Spring Break in New Orleans: my time in the “Big Easy”

By Eleanor, at Rutgers, the State University of New Jersey

One thing I knew about the American college experience was the concept of “spring break”. While in the UK we have a break from university around Easter, US colleges have an earlier break period around early to mid-March. This is often an excuse to travel, relax, and party at destinations domestically and internationally. I had friends in the US travelling to Florida, California, and even abroad to Mexico, Costa Rica, and Puerto Rico. For me, I had one place in mind; New Orleans, Louisiana.

The beautiful French Quarter

Before I started researching for Spring Break, all I really knew about “NOLA” was from the Disney film “Princess and the Frog”; jazz, voodoo men, alligators and magic. As I narrowed down the options, NOLA seemed to be the perfect location, as I wanted something a little bit different to the usual spring break fare. Once owned by the French as part of its colony in the state of Louisiana, New Orleans seemed distinctly different from any other US city, due to its unique French-inspired architecture and history of slavery that gave birth to jazz music. It is also undeniably a party town; its slogan is “laissez les bon temps roulez”, French for “let the good times roll”.

Jackson Square

While we knew we wanted to travel, we also knew we were still students. So, we booked flights using Spirit (the US equivalent of EasyJet), and went for a hostel over a hotel. This saved us hundreds of dollars, and provided a lot of fun. Over our 4-night stay, we made friends with other young people from all over (although mainly a bunch of French students who were on a similar study exchange to us, in North Carolina), with hostel guides who would tell us where the best spots in town were. It was also rated the best hostel in the US several times, and it definitely lived up to our expectations.
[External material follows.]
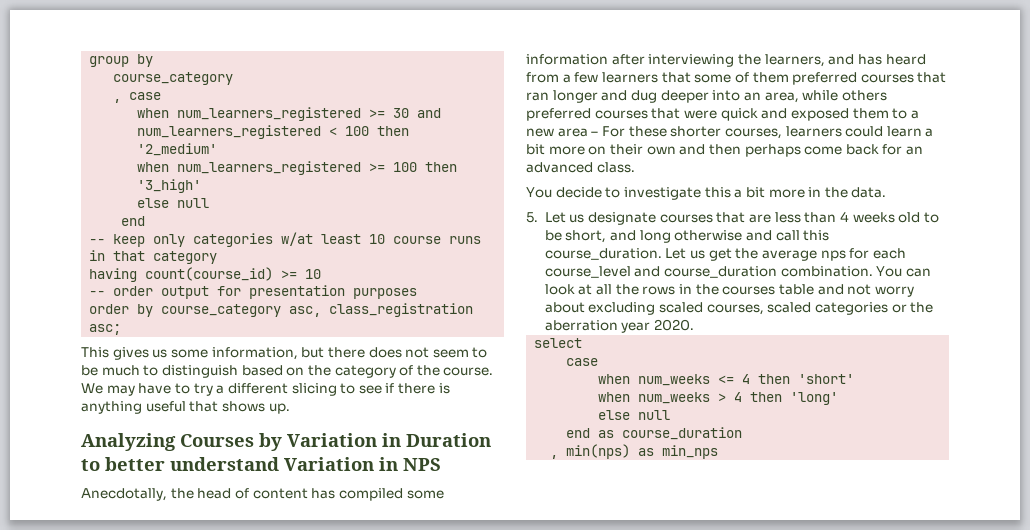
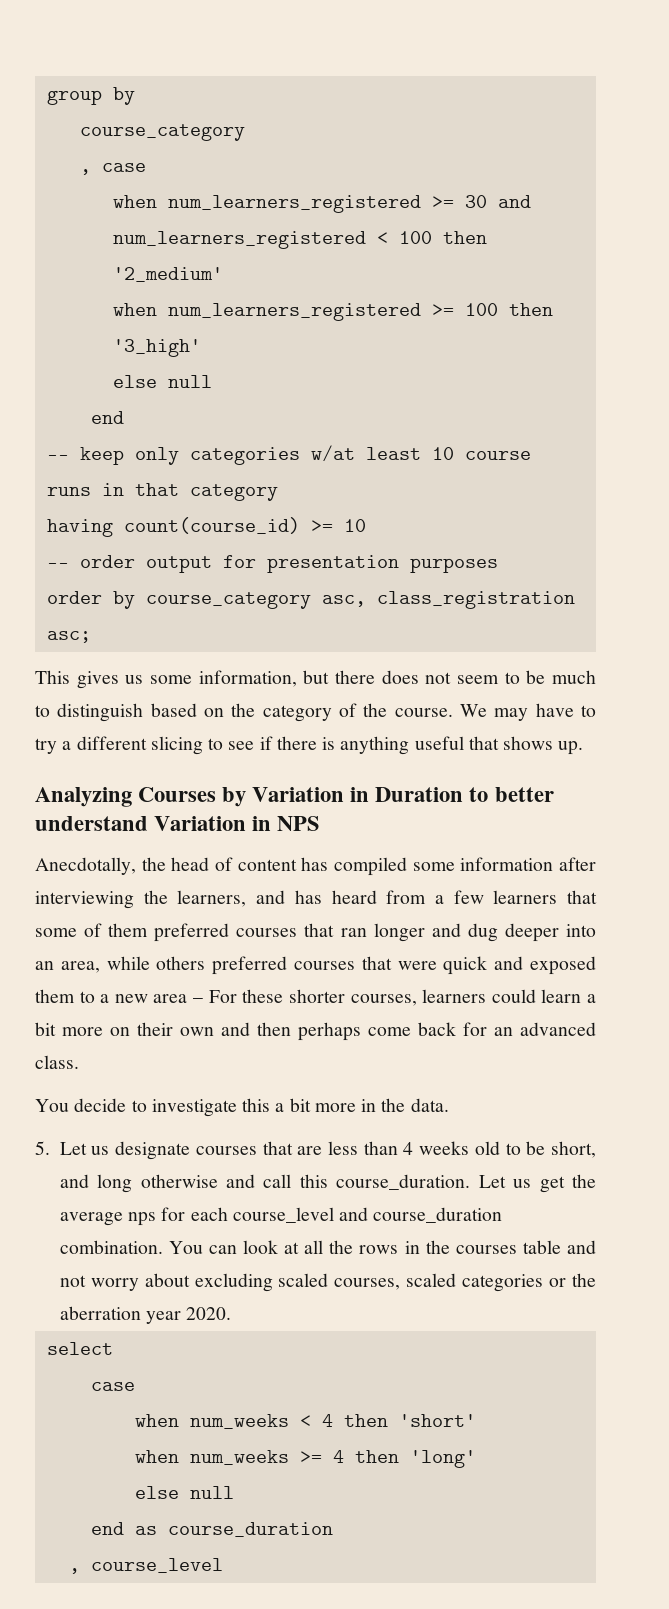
[718,375,735,384] <= -> [299,1415,311,1427] <
[718,393,727,402] > -> [299,1451,322,1463] >=
[566,444,719,459] min(nps) as min_nps -> [90,1558,223,1573] course_level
While not in the French Quarter at the centre of town, being further out meant we got to ride the historic St Charles streetcar (the oldest continuously operating streetcar in the world) in and out of town, only 15 minutes each way.  

The south is famous for its food; while we tried to live off packet noodles and cereal bars in the hostel to save cash, we also sampled some southern hospitality. The first place we ate after landing was Popeyes; while it is technically a chain restaurant, it was founded in NOLA and was one of the best chicken burgers I’ve ever eaten, especially the Mardi Gras mustard. We also sampled proper creole food (a combination of French, Carribbean, Spanish and African cooking unique to the South); po’boy sandwiches (fried seafood on French bread) and jambalaya (a cajun/creole rice dish) were my favourite. Like the rest of the US, the portions blew us away! For those with a sweet tooth, I would recommend grabbing beignets (square fresh doughnuts with powdered sugar) at Café Beignet or Café du Monde (just like those in Princess and the Frog), but they may give you a sugar rush.

The haunted Andrew Jackson hotel, with typical French quarter architecture

Something we were also really interested in was the culture of voodoo and all things creepy in New Orleans. To learn more, we went on a ghost, vampire and voodoo walking tour of the French Quarter at night. Often seen as ‘evil’ or ‘satanic’, our tour guide Stella keenly explained to us the true nature of voodoo; practiced by freed enslaved persons from West Africa and passed down to NOLA inhabitants today, the practice of voodoo combines elements from traditional West African traditions with Catholicism. This practice being different from what European settlers had known led to it being demonised and turned into something it was not. As someone interested in spirituality, the voodoo shops and altars to Marie Laveau (the high priestess “Voodoo Queen” in history) were like places I’d never seen before, and I even made my own offerings to the altar of the Voodoo Queen herself.

I was genuinely so sad to leave NOLA and head back to Jersey, and not just because of the 15 degrees drop in temperature. New Orleans is one of the most unique places I have ever visited; while you’re aware you’re definitely in the US, the amalgamation of French, West African and Caribbean influences on the food, spiritual practices and architecture made it a true gem. We obviously took full advantage of the live jazz bars and patio nightclubs full of other college kids, but it was refreshing to experience a new region of the US away from the urban hustle and bustle of Jersey and NYC. I would go back in a heartbeat and urge anyone who studies abroad to consider NOLA as a travel destination.